──────── PROVIDED DATA

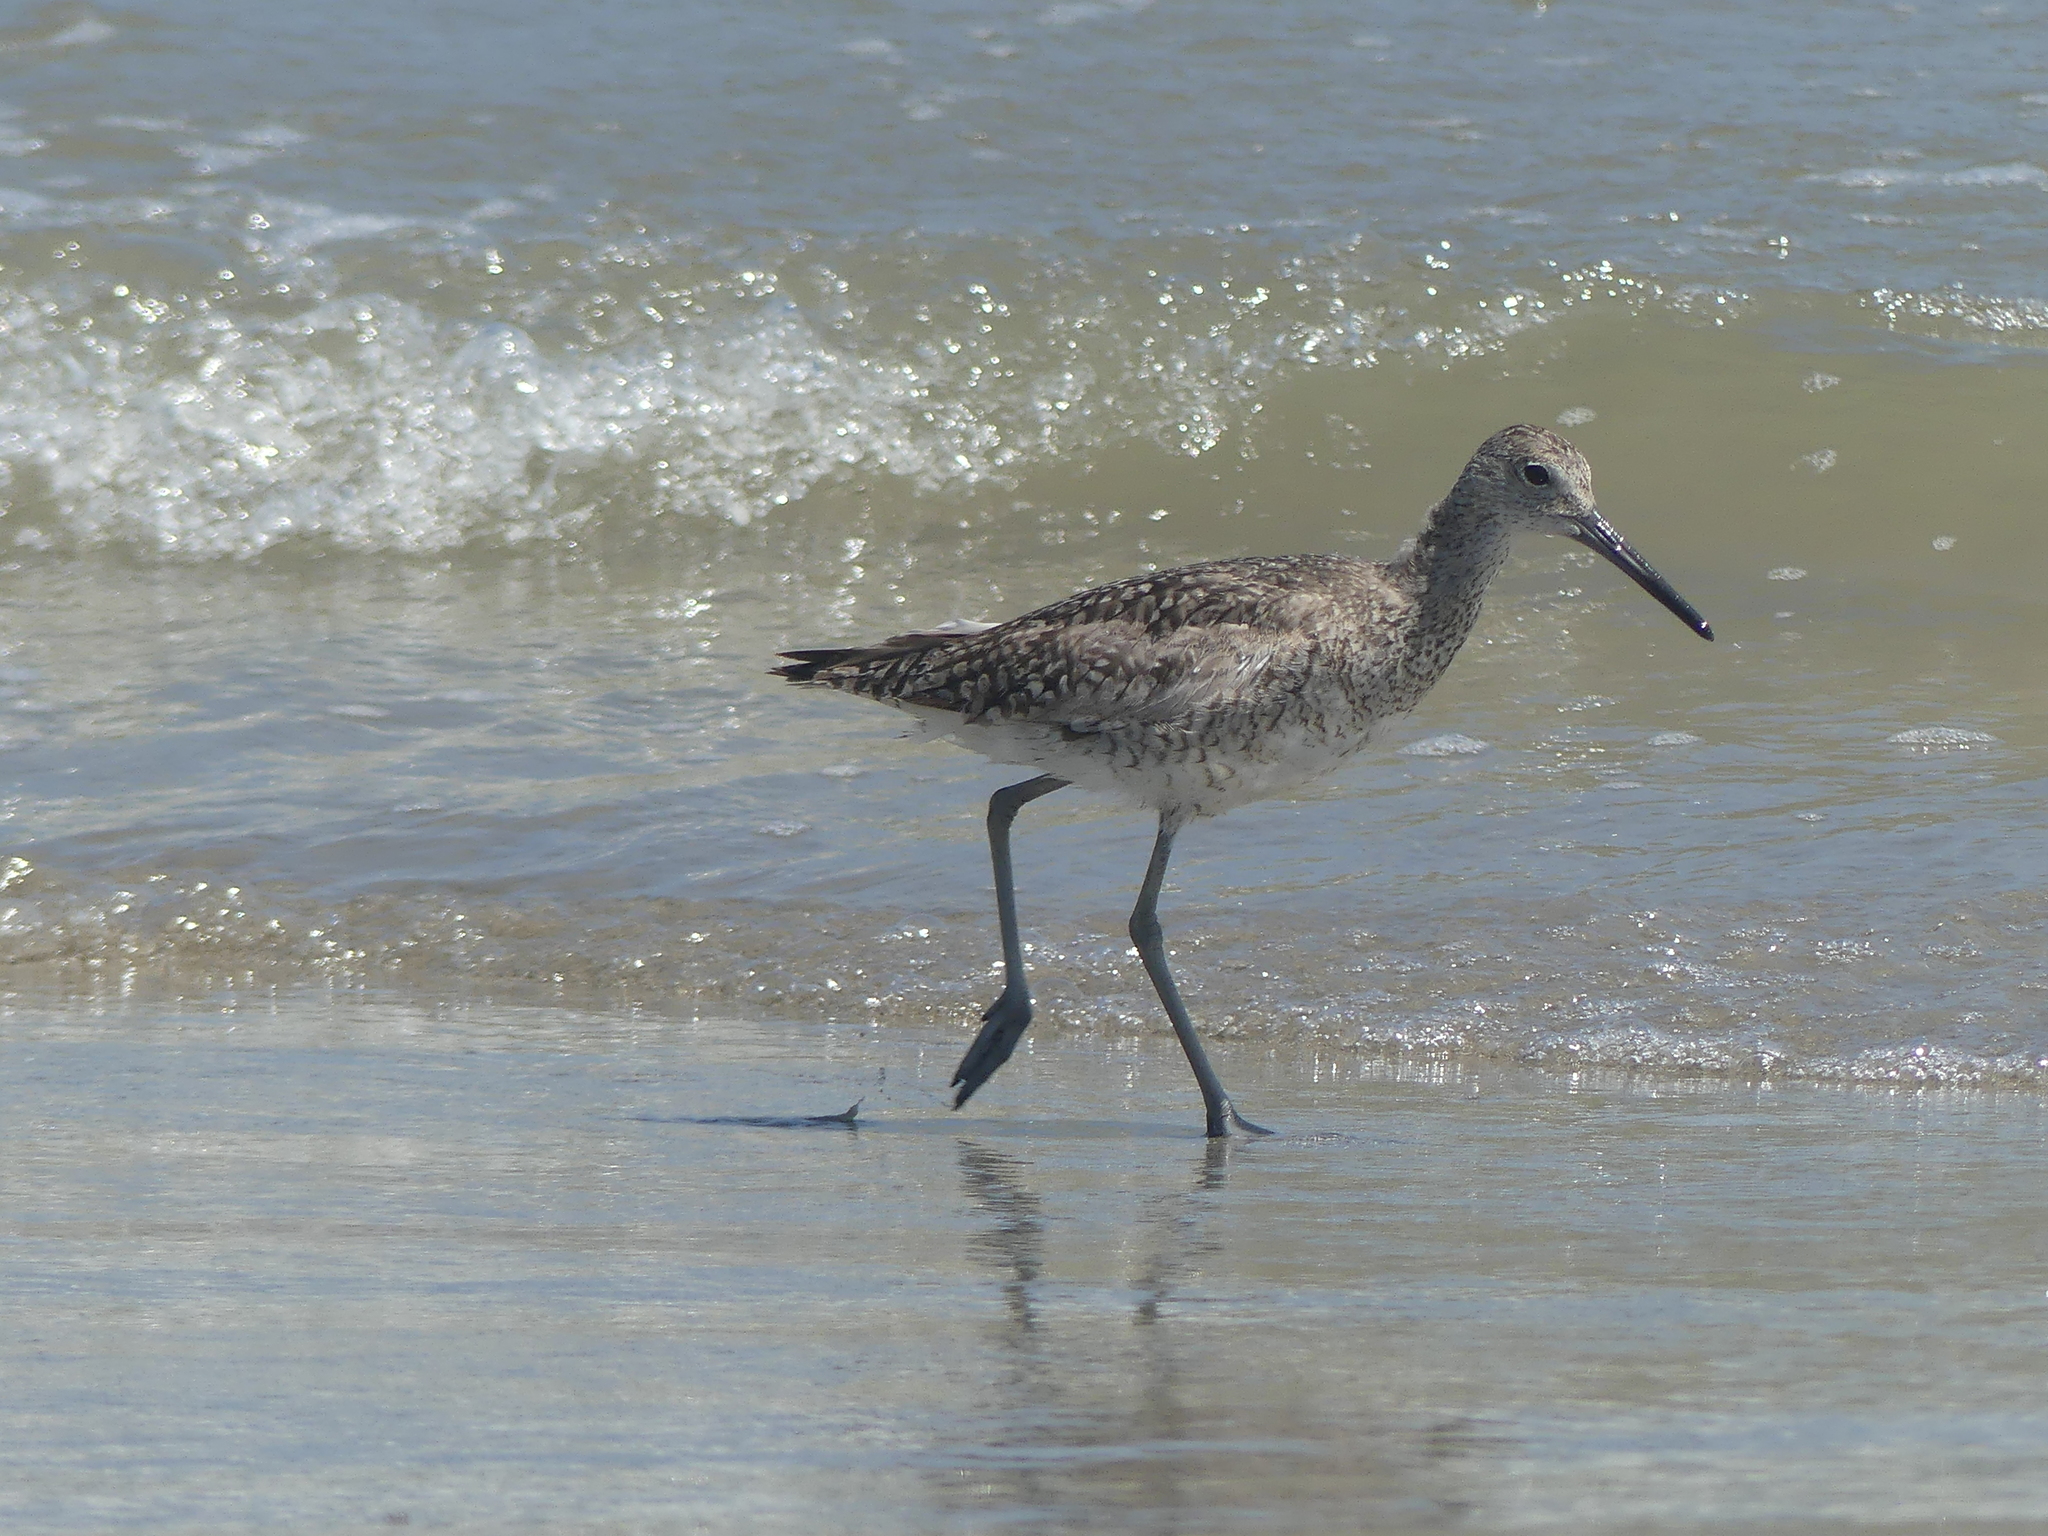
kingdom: Animalia
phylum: Chordata
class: Aves
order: Charadriiformes
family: Scolopacidae
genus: Tringa
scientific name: Tringa semipalmata
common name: Willet
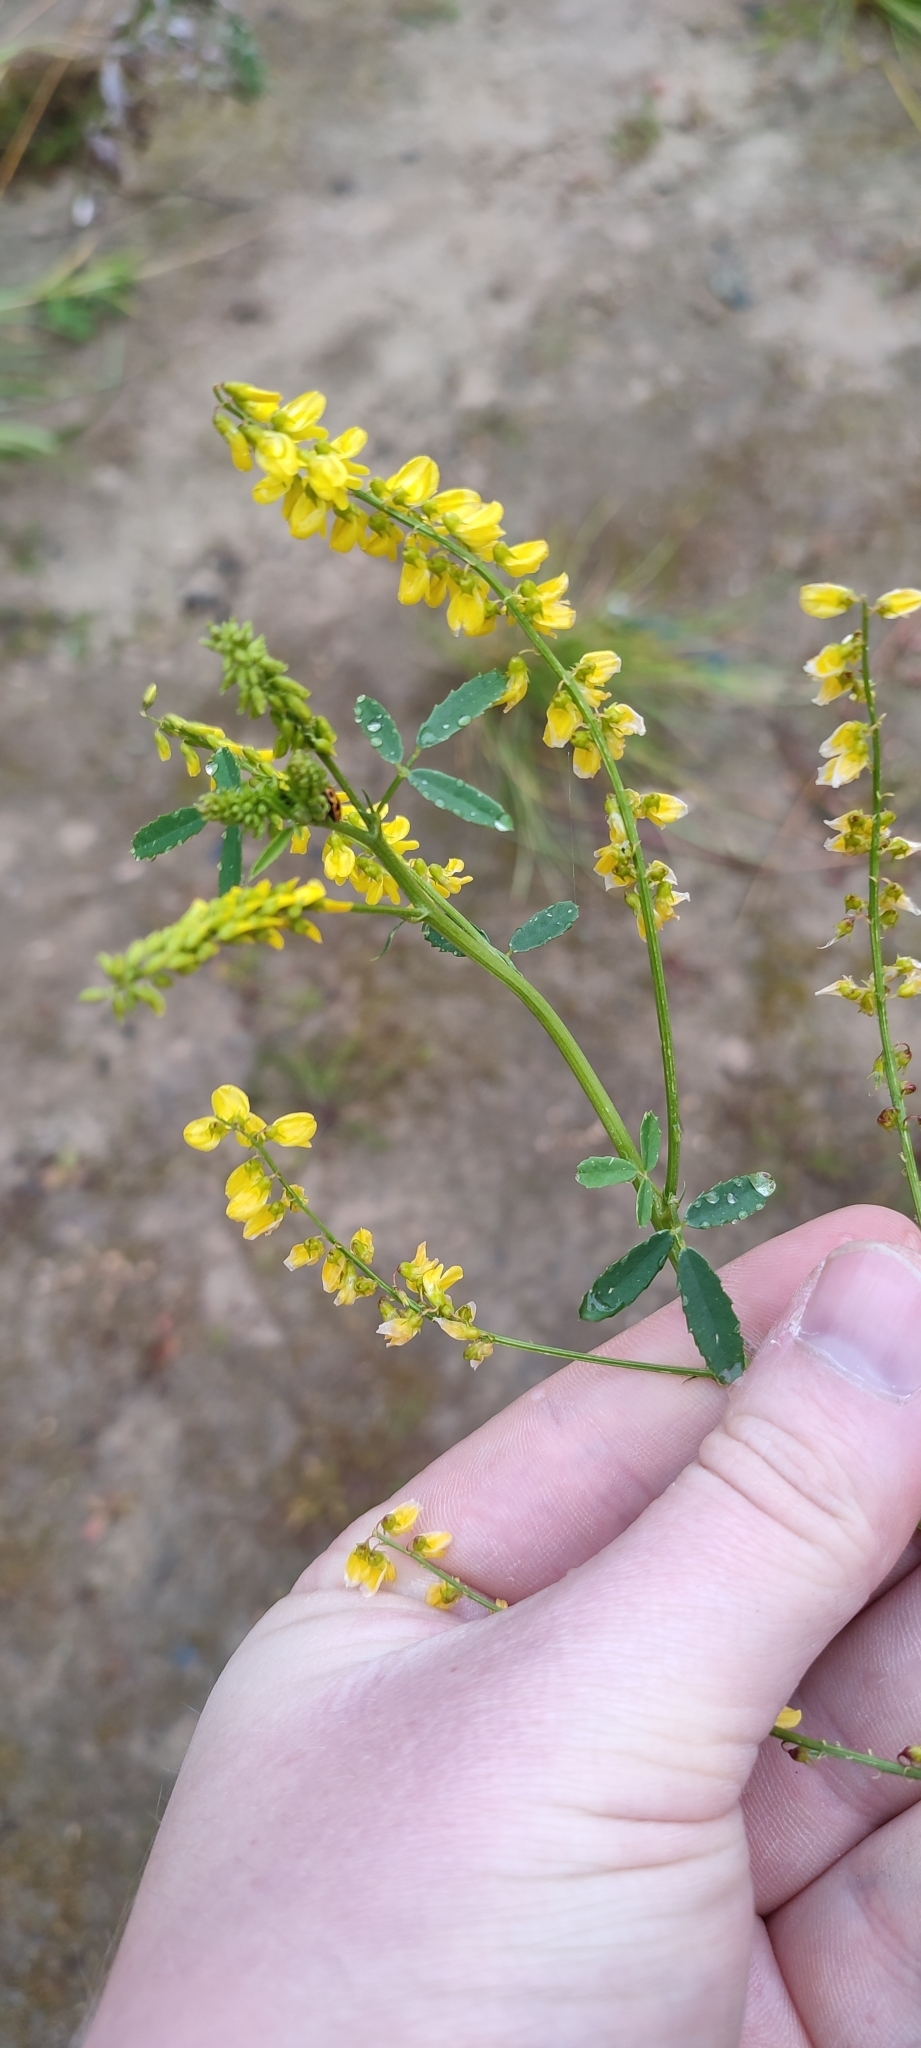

────────────────

GIVEN REQUEST :: Copy out the records above without the pictures, and change "common name" to "vernacular name" while leaving every other line as it stands.

RESULT FOR THIS EXERCISE ::
kingdom: Animalia
phylum: Chordata
class: Aves
order: Charadriiformes
family: Scolopacidae
genus: Tringa
scientific name: Tringa semipalmata
vernacular name: Willet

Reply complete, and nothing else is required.